ACTIVITY
Print, in exact form, the lines below from the one containing "focal_35mm: 14" through the one containing "exposure_s: 1/120", and omit all others.

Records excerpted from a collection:
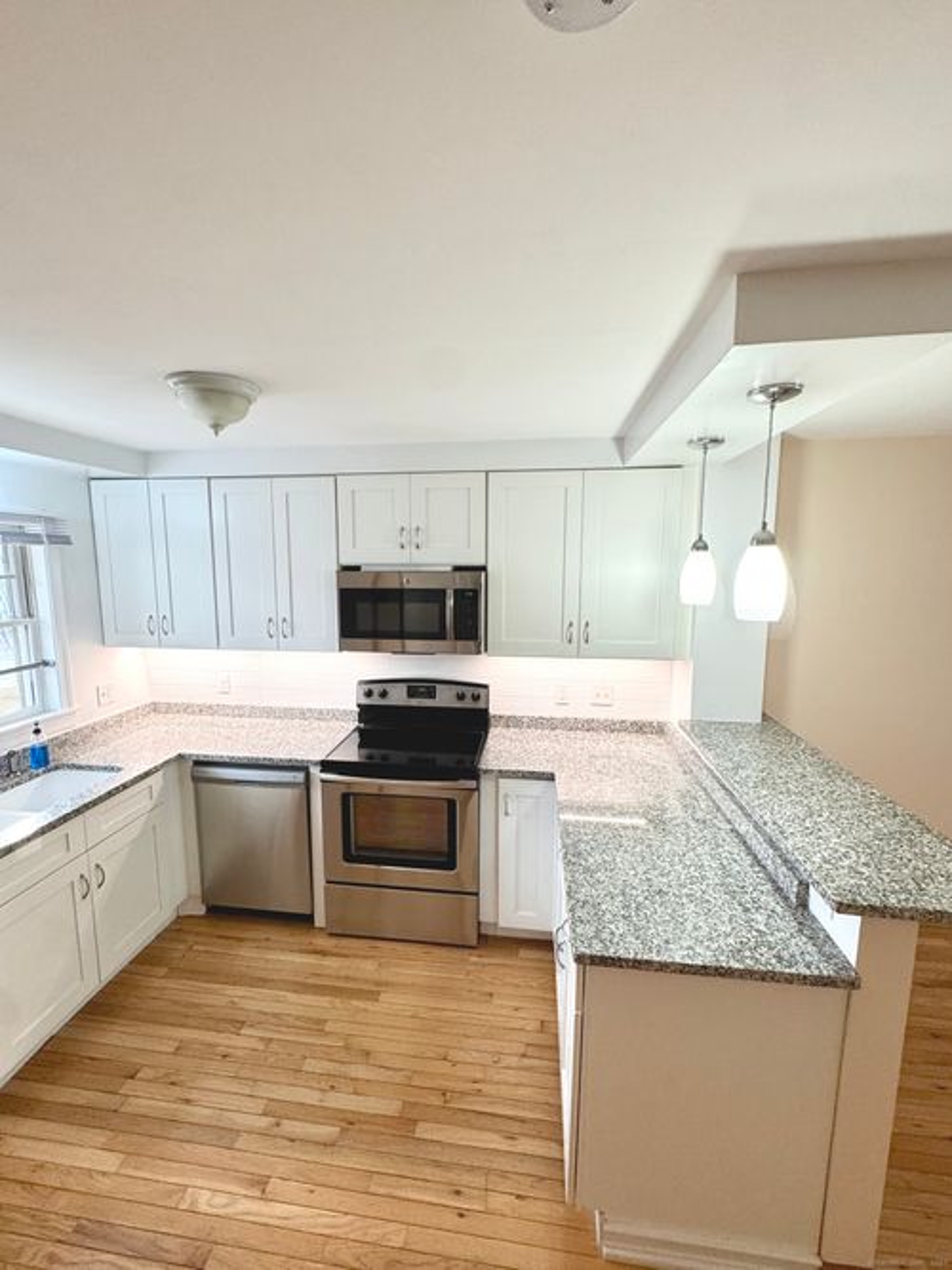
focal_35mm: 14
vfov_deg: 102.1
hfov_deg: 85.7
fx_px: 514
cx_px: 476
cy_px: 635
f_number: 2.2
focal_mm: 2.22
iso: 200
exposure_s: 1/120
* * *
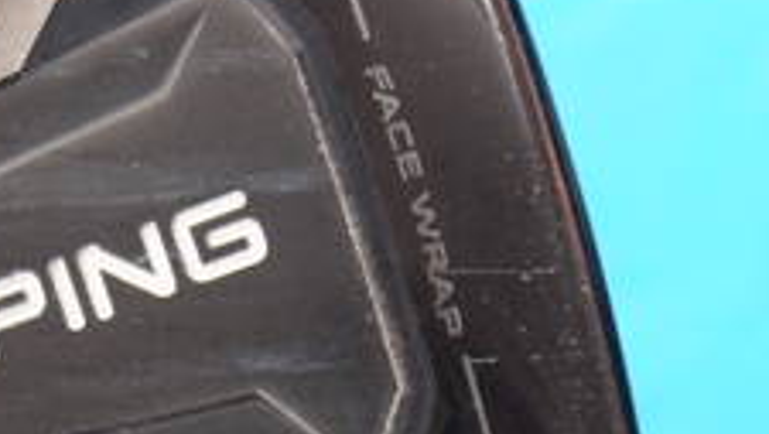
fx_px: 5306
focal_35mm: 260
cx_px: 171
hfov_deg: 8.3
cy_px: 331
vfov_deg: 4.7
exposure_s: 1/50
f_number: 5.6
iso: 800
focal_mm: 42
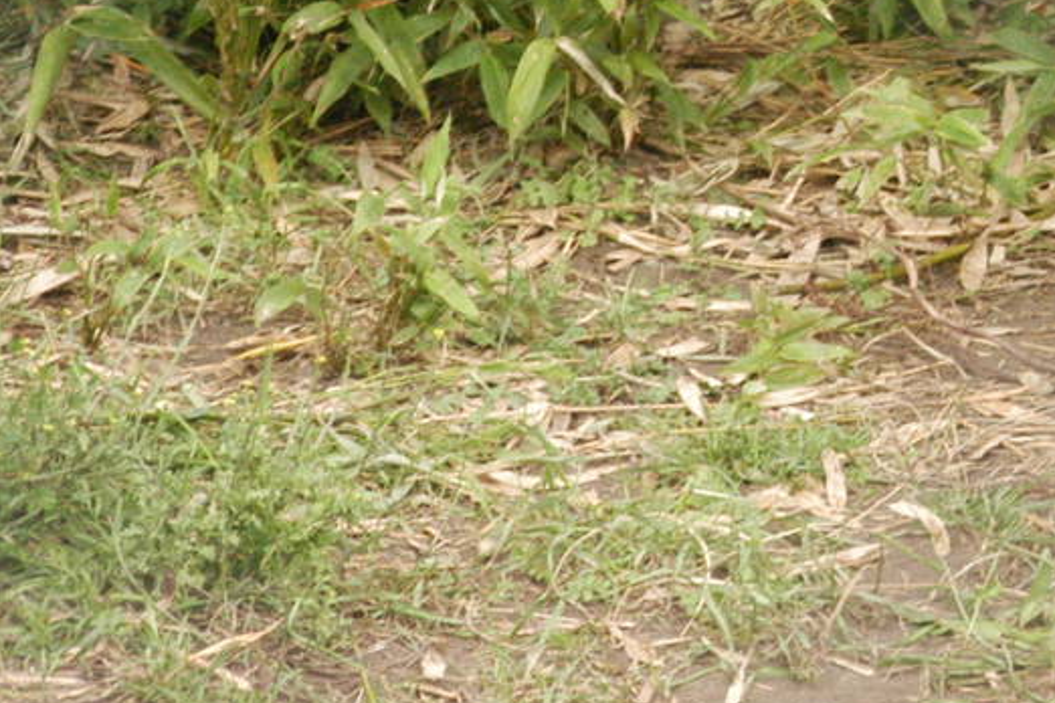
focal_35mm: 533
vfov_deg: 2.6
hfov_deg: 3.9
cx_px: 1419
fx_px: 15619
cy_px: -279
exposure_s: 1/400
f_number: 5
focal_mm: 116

FINISHED TASK
focal_35mm: 14
vfov_deg: 102.1
hfov_deg: 85.7
fx_px: 514
cx_px: 476
cy_px: 635
f_number: 2.2
focal_mm: 2.22
iso: 200
exposure_s: 1/120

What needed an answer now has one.